Moving into motherhood

IT seems the Duchess of Cambridge shares her sister’s passion for pilates.

Two years ago Pippa Middleton told newspapers that her pilates sessions were a weekly necessity and that the exercise helped her core stability and posture.

Last January, when Kate, pictured, was three months pregnant, a source told Now magazine that the young royal was keeping fit with three pilates sessions a week. She felt it was the best exercise because she could focus on specific areas of her body.

Pilates during pregnancy isn’t short of celeb fans — Julia Roberts, Cindy Crawford, Sarah Michelle Geller and Jessica Alba are just some enthusiasts. It’s not hard to see why, says chartered physiotherapist Louise Clarke. “Pilates is safe and the best method of exercise for pregnant women because it’s challenging but doesn’t put too much strain on the body.”

Clarke points to the many physiological and biomedical changes that occur during pregnancy, which may pose problems that can be countered by pilates.

* Growing uterus causes a change in centre of gravity — moving it forward, which increases curve in spine. This can cause backache and balance problems.

* Pelvic floor is under increasing strain as baby grows. The pelvic floor holds up bladder and bowel and prevents leaking. Stress incontinence (such as when you sneeze or cough) can occur in mid to late-stage pregnancy. ‘Standing-up’ exercises like running and walking puts a lot of pressure on the pelvic floor, whereas pilates exercise are generally in positions that upload the pelvic floor — four point kneeling on hands and knees means there’s no gravitational pull through pelvic floor, so the pressure’s off while you’re strengthening.

* Relax in hormone makes joint-supporting ligaments more pliable for pelvis to open during labour. This can leave the pelvis and back more susceptible to injury. Abdominal muscles are stretched as baby grows. Pilates to strengthen buttock, pelvic floor and back muscles help support the pelvis.

Records:

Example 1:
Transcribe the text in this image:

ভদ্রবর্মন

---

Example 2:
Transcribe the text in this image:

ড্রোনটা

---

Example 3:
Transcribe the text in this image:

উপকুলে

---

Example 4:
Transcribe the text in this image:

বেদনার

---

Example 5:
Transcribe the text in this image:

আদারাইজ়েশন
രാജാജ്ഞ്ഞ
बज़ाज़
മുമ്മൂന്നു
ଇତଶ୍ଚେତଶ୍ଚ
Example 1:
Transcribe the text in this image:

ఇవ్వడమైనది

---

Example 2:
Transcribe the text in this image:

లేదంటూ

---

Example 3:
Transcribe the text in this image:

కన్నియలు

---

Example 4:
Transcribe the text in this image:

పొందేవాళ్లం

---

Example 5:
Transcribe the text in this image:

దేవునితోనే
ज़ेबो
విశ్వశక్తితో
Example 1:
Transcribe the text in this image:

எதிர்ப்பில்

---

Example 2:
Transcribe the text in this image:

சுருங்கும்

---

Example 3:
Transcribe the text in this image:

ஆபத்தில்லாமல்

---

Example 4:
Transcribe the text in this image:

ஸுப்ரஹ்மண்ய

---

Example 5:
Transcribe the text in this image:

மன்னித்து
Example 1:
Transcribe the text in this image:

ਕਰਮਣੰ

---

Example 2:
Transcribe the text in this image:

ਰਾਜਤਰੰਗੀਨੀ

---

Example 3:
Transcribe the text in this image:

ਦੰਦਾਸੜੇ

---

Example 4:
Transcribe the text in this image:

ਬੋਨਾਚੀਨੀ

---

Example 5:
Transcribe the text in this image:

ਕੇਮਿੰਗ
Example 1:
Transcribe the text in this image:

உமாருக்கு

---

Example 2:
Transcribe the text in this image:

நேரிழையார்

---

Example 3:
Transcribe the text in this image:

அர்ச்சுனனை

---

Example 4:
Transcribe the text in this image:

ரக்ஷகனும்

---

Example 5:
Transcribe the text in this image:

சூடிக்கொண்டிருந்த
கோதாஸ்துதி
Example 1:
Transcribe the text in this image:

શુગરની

Questions:
a – According to the article on pilates in pregnancy, how many pilates sessions a week was Kate doing when she was three months pregnant?
b – Rewrite the part of the article on pilates in pregnancy starting at "IT seems the" and ending at "of her body.", replacing each "pilates" with "yoga".
c – Which celebrities does the article on pilates in pregnancy name as fans of pilates during pregnancy?
Nothing in the listing is needed here.

Responses per task:
a – Three sessions a week.

b –
IT seems the Duchess of Cambridge shares her sister’s passion for yoga.

Two years ago Pippa Middleton told newspapers that her yoga sessions were a weekly necessity and that the exercise helped her core stability and posture.

Last January, when Kate, pictured, was three months pregnant, a source told Now magazine that the young royal was keeping fit with three yoga sessions a week. She felt it was the best exercise because she could focus on specific areas of her body.

c – Julia Roberts, Cindy Crawford, Sarah Michelle Geller, Jessica Alba